La visualización, que suele acompañar el manejo del dolor a través de la relajación, le permite visualizar cómo sería que el dolor desapareciera. Si sabe lo que está causando el dolor, por ejemplo, un nervio comprimido en la columna, la idea es imaginarse la abertura invadida del espacio vertebral y liberar el nervio atrapado. Al invocar a una variedad de sentidos, se puede transportar a su lugar favorito, como la playa o las montañas, y redirigir su pensamiento lejos del dolor físico. La música, los sonidos de la naturaleza y el audio con instrucciones facilitan a los principiantes el escape hacia un paraíso mental.

La biorretroalimentación ofrece una respuesta cuantificable a las técnicas de relajación y visualización. A través de sensores conectados a una computadora, recibe señales visuales o auditivas que le indican un aumento o disminución de la tensión muscular, frecuencia cardíaca y temperatura de la piel. Al usar esta retroalimentación se entrena para controlar funciones de su cuerpo que normalmente ni siquiera tiene en cuenta. La biorretroalimentación puede ser útil en el dolor crónico u otras condiciones asociadas con espasmo o tensión muscular, como algunos dolores de cabeza.

Ejercicio

Si bien es posible que no tenga ganas de salir del sofá porque tiene mucho dolor, el ejercicio realizado dentro de sus limitaciones físicas puede disminuir el dolor. ¿Por qué? Las razones son complejas, pero una teoría destacada es que el ejercicio libera endorfinas, que son las sustancias químicas naturales del cerebro que alivian el dolor.
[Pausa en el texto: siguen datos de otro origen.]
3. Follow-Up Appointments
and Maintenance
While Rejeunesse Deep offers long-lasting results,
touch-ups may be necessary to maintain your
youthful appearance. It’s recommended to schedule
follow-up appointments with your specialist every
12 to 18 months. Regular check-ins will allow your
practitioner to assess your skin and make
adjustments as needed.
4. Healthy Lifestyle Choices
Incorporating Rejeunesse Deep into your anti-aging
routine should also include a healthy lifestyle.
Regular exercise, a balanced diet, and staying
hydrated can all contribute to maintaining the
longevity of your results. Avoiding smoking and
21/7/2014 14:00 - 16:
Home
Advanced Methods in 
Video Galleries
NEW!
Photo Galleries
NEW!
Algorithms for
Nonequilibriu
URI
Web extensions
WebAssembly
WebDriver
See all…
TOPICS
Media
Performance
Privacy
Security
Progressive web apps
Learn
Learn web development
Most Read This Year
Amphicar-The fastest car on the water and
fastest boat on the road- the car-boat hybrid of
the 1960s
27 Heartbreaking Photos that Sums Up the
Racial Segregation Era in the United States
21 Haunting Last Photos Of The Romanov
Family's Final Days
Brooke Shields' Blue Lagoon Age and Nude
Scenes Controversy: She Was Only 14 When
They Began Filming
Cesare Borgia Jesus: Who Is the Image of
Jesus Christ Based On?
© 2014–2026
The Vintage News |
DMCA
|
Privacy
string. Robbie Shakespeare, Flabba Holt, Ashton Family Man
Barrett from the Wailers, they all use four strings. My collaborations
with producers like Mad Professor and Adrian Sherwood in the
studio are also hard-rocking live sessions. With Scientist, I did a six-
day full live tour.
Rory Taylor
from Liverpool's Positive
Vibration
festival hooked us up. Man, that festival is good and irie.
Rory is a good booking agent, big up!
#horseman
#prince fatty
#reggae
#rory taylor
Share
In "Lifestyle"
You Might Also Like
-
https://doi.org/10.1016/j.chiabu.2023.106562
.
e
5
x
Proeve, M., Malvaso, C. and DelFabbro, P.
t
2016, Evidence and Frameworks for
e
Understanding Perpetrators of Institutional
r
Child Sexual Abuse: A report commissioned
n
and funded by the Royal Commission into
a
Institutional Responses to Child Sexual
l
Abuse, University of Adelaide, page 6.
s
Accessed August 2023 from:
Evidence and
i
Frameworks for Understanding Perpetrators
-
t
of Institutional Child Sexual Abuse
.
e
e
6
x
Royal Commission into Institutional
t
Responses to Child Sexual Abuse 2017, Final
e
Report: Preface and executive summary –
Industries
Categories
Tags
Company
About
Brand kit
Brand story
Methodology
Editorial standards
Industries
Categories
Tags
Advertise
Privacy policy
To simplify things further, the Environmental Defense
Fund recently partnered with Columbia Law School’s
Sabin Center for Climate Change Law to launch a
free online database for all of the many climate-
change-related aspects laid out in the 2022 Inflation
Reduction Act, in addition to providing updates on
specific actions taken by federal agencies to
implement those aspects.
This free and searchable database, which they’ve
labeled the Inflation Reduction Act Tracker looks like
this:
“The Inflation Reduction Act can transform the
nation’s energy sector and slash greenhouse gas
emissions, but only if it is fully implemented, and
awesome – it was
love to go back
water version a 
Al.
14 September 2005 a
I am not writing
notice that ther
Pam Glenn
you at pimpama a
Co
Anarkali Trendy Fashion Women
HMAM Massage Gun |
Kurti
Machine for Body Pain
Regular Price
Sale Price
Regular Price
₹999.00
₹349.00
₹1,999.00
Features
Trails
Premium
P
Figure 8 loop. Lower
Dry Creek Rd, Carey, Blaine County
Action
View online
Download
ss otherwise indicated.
Un terapeuta físico puede adaptar un plan inicial de ejercicios considerando su capacidad para el ejercicio y luego hacer recomendaciones para incrementar cuánta actividad y durante cuánto tiempo. Los expertos en dolor recomiendan moderar las actividades. El exceso de ejercicio en los días buenos puede resultarle negativo más tarde. Es correcto interrumpir el ejercicio durante las reagudizaciones del dolor, pero es importante reanudarlo tan pronto como se sienta bien.

Acupuntura

La acupuntura es una forma de medicina china. Implica insertar agujas muy finas en la piel en puntos diferentes y muy específicos del cuerpo. Si bien la evidencia que apoya el uso de la acupuntura para el tratamiento del dolor crónico, como el dolor de espalda, ha sido variada, es posible que valga la pena probar con la acupuntura si otras opciones no le han resultado útiles.

Meditación

Los beneficios de la meditación van más allá de la respuesta de relajación. La meditación diaria puede ser una herramienta excelente para combatir el dolor crónico. Debido a que existe una variedad de diferentes técnicas de meditación, trate de encontrar un estilo de meditación que sea adecuado para usted. La meditación se puede realizar fácilmente en la privacidad de su casa.

Hipnoterapia

Cuando piensa en la hipnosis, es posible que se imagine a un artista en el escenario con un grupo de espectadores. Pero es un terapeuta entrenado y con licencia, que utiliza varias técnicas, como los métodos de relajación progresiva, quien realiza la hipnoterapia para lograr un estado hipnótico. Esta terapia alternativa ha sido utilizada para una serie de condiciones, incluso para el alivio del dolor.

Actitud y comunicación

La forma en que usted piensa acerca de sus dolores e incomodidades, su nivel de ansiedad y depresión, sus expectativas y su capacidad para sobrellevarlo determinan cuánto dolor siente. La terapia cognitiva conductual puede ayudar a modificar actitudes y hábitos no saludables que se pueden desarrollar cuando el dolor es crónico.

Existen muchas opciones no medicamentosas para disminuir el dolor. Consulte con su médico acerca de si estas opciones son adecuadas para usted.